Petrol protests - terrorism?

Update: Wonko has made an excellent contribution to this story and I urge you to read his post: The advance of the police state.

My concerns about government increasing its power to detain and to treat people inhumanely and to insist on branding them like cattle by imposing ID cards, have mostly been about the principle. I took it as a given that the UK's government was largely trustworthy and unlikely to take political prisoners or otherwise abuse its power.

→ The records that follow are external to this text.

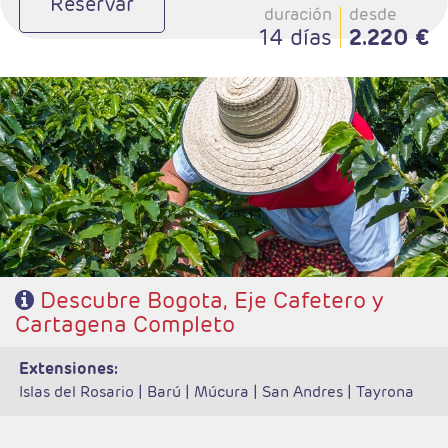
Reservar
duración
desde
14 días
2.220 €
- Salidas: Diarias
- Ruta: 3 noches Bogotá, 3 noches zona Cafetera y 3 noches Cartegena
- Categoría hotelera: De libre elección
- Régimen: Según programa
Descubre Bogota, Eje Cafetero y
Cartagena Completo
extensiones:
Islas del Rosario |
Barú |
Múcura |
San Andres |
Tayrona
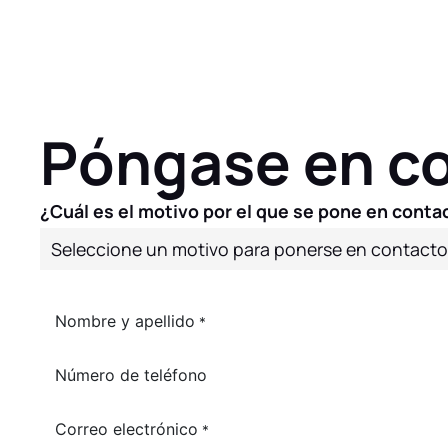
Póngase en c
¿Cuál es el motivo por el que se pone en conta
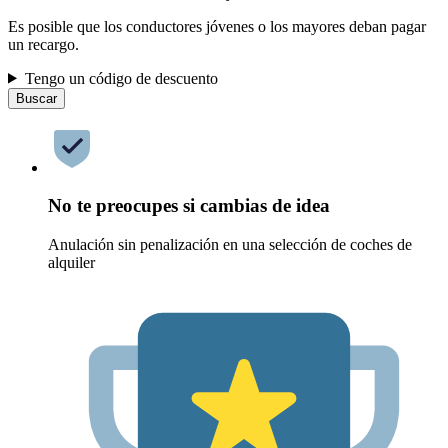
Es posible que los conductores jóvenes o los mayores deban pagar
un recargo.
Tengo un código de descuento
Buscar
No te preocupes si cambias de idea
Anulación sin penalización en una selección de coches de
alquiler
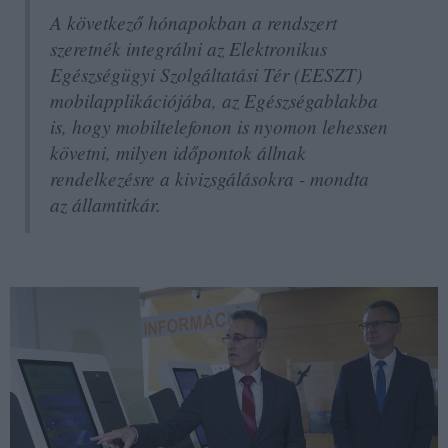
A következő hónapokban a rendszert
szeretnék integrálni az Elektronikus
Egészségügyi Szolgáltatási Tér (EESZT)
mobilapplikációjába, az Egészségablakba
is, hogy mobiltelefonon is nyomon lehessen
követni, milyen időpontok állnak
rendelkezésre a kivizsgálásokra - mondta
az államtitkár.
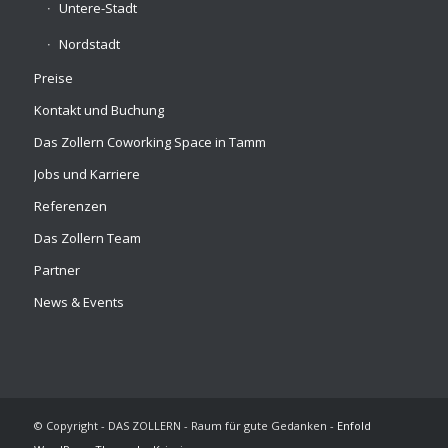
Untere-Stadt
Nordstadt
Preise
Kontakt und Buchung
Das Zollern Coworking Space in Tamm
Jobs und Karriere
Referenzen
Das Zollern Team
Partner
News & Events
© Copyright - DAS ZOLLERN - Raum für gute Gedanken -
Enfold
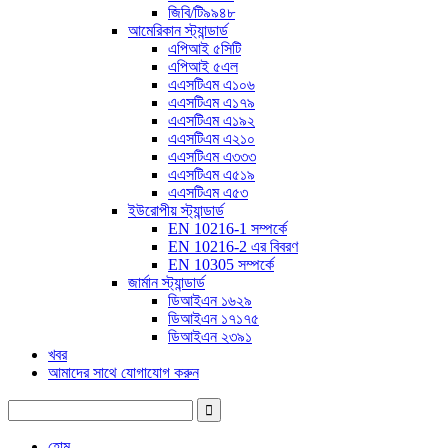
জিবি/টি৯৯৪৮
আমেরিকান স্ট্যান্ডার্ড
এপিআই ৫সিটি
এপিআই ৫এল
এএসটিএম এ১০৬
এএসটিএম এ১৭৯
এএসটিএম এ১৯২
এএসটিএম এ২১০
এএসটিএম এ৩৩৩
এএসটিএম এ৫১৯
এএসটিএম এ৫৩
ইউরোপীয় স্ট্যান্ডার্ড
EN 10216-1 সম্পর্কে
EN 10216-2 এর বিবরণ
EN 10305 সম্পর্কে
জার্মান স্ট্যান্ডার্ড
ডিআইএন ১৬২৯
ডিআইএন ১৭১৭৫
ডিআইএন ২৩৯১
খবর
আমাদের সাথে যোগাযোগ করুন
হোম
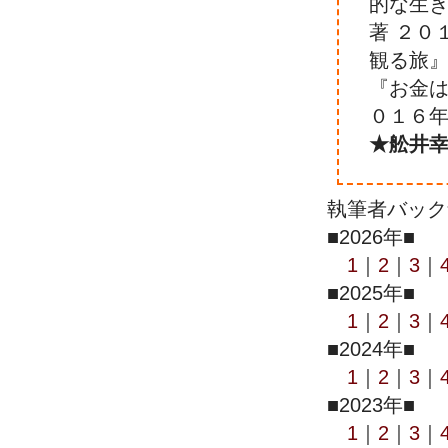
的な生
著 ２０
観る旅』
『お金は
０１６年
★舩井幸
執筆者バック
■2026年■
1
｜
2
｜
3
｜
■2025年■
1
｜
2
｜
3
｜
■2024年■
1
｜
2
｜
3
｜
■2023年■
1
｜
2
｜
3
｜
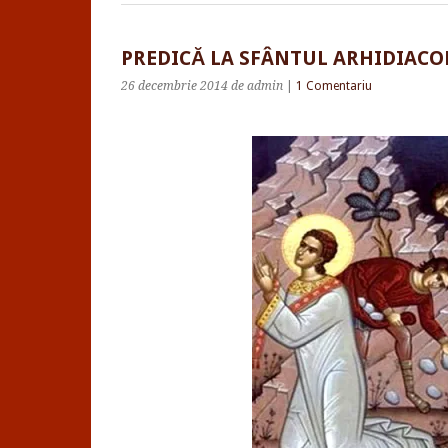
PREDICĂ LA SFÂNTUL ARHIDIACON
26 decembrie 2014
de admin
|
1 Comentariu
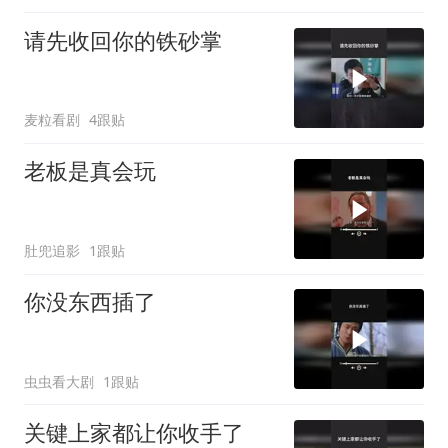
请先收回你的铁砂掌
麦粒看剧
4跟贴
老板是真会玩
肚兜追影
1跟贴
你没东西插了
虫虫看大剧
1跟贴
关键上家都让你收手了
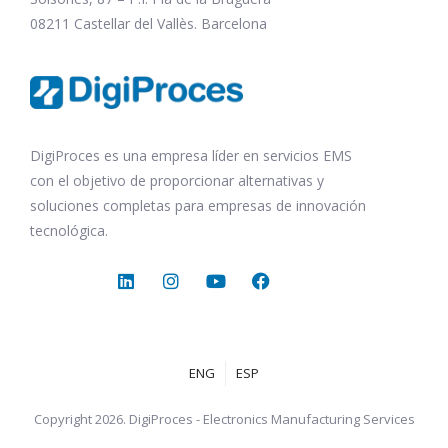
08211 Castellar del Vallès. Barcelona
DigiProces es una empresa líder en servicios EMS
con el objetivo de proporcionar alternativas y
soluciones completas para empresas de innovación
tecnológica.
ENG
ESP
Copyright 2026. DigiProces - Electronics Manufacturing Services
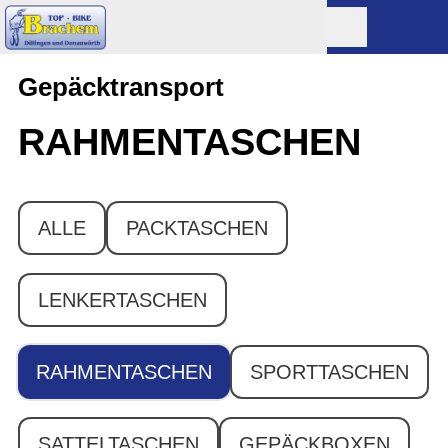
Gepäcktransport
RAHMENTASCHEN
ALLE
PACKTASCHEN
LENKERTASCHEN
RAHMENTASCHEN
SPORTTASCHEN
SATTELTASCHEN
GEPÄCKBOXEN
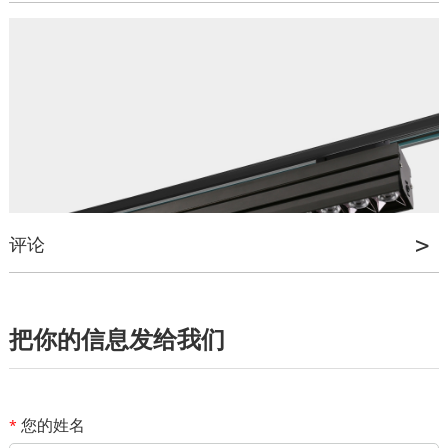
评论
*
姓名
*
邮箱
把你的信息发给我们
您的评级
*
话题
您的姓名
*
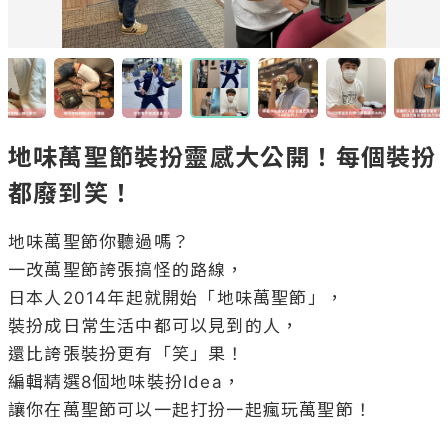
地味萬聖節裝扮靈感大公開！每個裝扮
都廢到笑！
地味萬聖節你聽過嗎？

一改萬聖節誇張搞怪的路線，

日本人2014年起就開始「地味萬聖節」，

裝扮成日常生活中都可以見到的人，

還比誇張裝扮更有「笑」果！

編輯精選8個地味裝扮Idea，

讓你在萬聖節可以一起打扮一起瘋玩萬聖節！
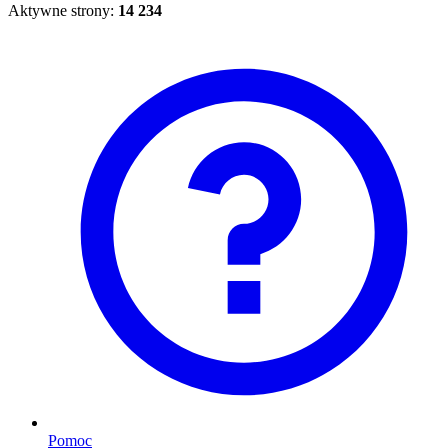
Aktywne strony:
14 234
Pomoc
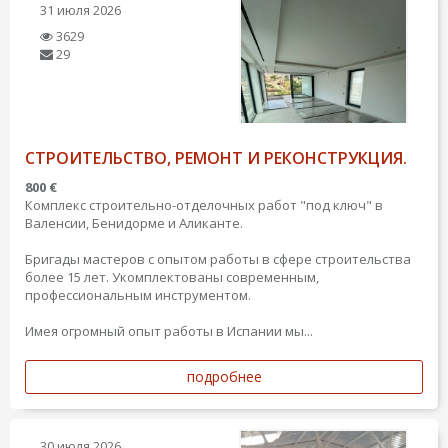
31 июля 2026
3629
29
СТРОИТЕЛЬСТВО, РЕМОНТ И РЕКОНСТРУКЦИЯ.
800 €
Комплекс строительно-отделочных работ "под ключ" в
Валенсии, Бенидорме и Аликанте.
Бригады мастеров с опытом работы в сфере строительства
более 15 лет. Укомплектованы современным,
профессиональным инструментом.
Имея огромный опыт работы в Испании мы...
подробнее
30 июля 2026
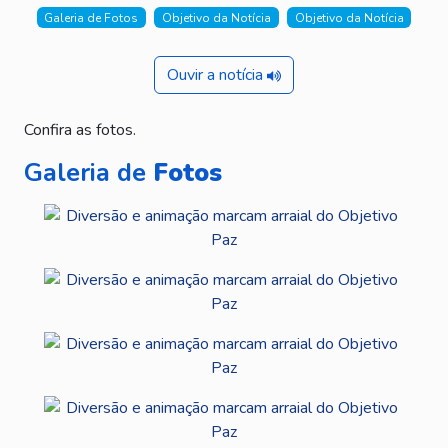
Galeria de Fotos
Objetivo da Notícia
Objetivo da Notícia
Ouvir a notícia
Confira as fotos.
Galeria de
Fotos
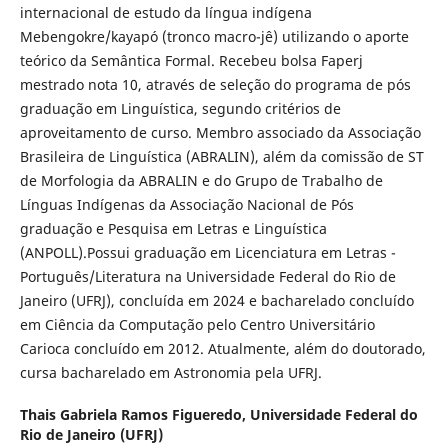
internacional de estudo da língua indígena
Mebengokre/kayapó (tronco macro-jê) utilizando o aporte
teórico da Semântica Formal. Recebeu bolsa Faperj
mestrado nota 10, através de seleção do programa de pós
graduação em Linguística, segundo critérios de
aproveitamento de curso. Membro associado da Associação
Brasileira de Linguística (ABRALIN), além da comissão de ST
de Morfologia da ABRALIN e do Grupo de Trabalho de
Línguas Indígenas da Associação Nacional de Pós
graduação e Pesquisa em Letras e Linguística
(ANPOLL).Possui graduação em Licenciatura em Letras -
Português/Literatura na Universidade Federal do Rio de
Janeiro (UFRJ), concluída em 2024 e bacharelado concluído
em Ciência da Computação pelo Centro Universitário
Carioca concluído em 2012. Atualmente, além do doutorado,
cursa bacharelado em Astronomia pela UFRJ.
Thais Gabriela Ramos Figueredo,
Universidade Federal do
Rio de Janeiro (UFRJ)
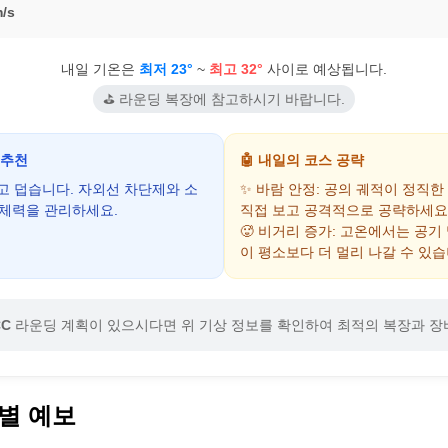
/s
내일 기온은
최저 23°
~
최고 32°
사이로 예상됩니다.
⛳ 라운딩 복장에 참고하시기 바랍니다.
 추천
🤖 내일의 코스 공략
하고 덥습니다. 자외선 차단제와 소
✨ 바람 안정: 공의 궤적이 정직한
 체력을 관리하세요.
직접 보고 공격적으로 공략하세요
🥵 비거리 증가: 고온에서는 공기
이 평소보다 더 멀리 나갈 수 있습
C
라운딩 계획이 있으시다면 위 기상 정보를 확인하여 최적의 복장과 장
별 예보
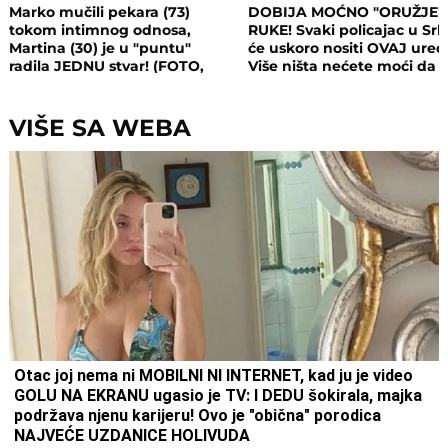
Marko mučili pekara (73)
DOBIJA MOĆNO "ORUŽJE"
tokom intimnog odnosa,
RUKE! Svaki policajac u Srbi
Martina (30) je u "puntu"
će uskoro nositi OVAJ uređ
radila JEDNU stvar! (FOTO,
Više ništa nećete moći da
VIDEO)
sakrijete
VIŠE SA WEBA
Otac joj nema ni MOBILNI NI INTERNET, kad ju je video
GOLU NA EKRANU ugasio je TV: I DEDU šokirala, majka
podržava njenu karijeru! Ovo je "obična" porodica
NAJVEĆE UZDANICE HOLIVUDA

Then I set to thinking about the EU and how much power Thatcher, Major and Blair have given away with the Single European Act, Maastricht and Nice respectively. I wondered about their gung ho attitude to what is largely accepted as the majority opinion in England and, despite Scotland, the UK. If the government is willing to treat the electorate like that, what might they do with:
  • ID cards
  • the power to imprison without being:
    • allowed to question why;
    • allowed to ask what evidence is held; or
    • given a trial
  • The power to restrict and stop peaceful protest
Trust betrayed
Then the Blair government made sounds to suggest it could invoke anti-terror legislation to keep fuel protests being repeated as in 2000.

This makes me angry.

It isn't just an abuse of power over constitutional change. That could be undone in the future when the EDP or Tories take power (under a new leader). This is an open threat to those who would protest that if they do, they will be treated like terrorists. Let us remember that the terrorists that this legislation was written for, were people willing to commit multiple murder. That they may use this legislation this way is stating that peaceful and legal civil disobedience shall no longer be allowed. It is a suggestion that the state has primacy over the individual.

This is morally wrong in so many ways. Not even the socially conservative Thatcher government would stoop to such levels - and they invoked Clause 28.

At the next election (because our constitution does not allow for a popular recall) we must take these despots out of power. If you are reading this and were brought up by someone who told you
"Don't vote Tory, whatever you do, don't vote Tory"
ignore them for the next election because England cannot and should not cope with more erosions of civil liberty.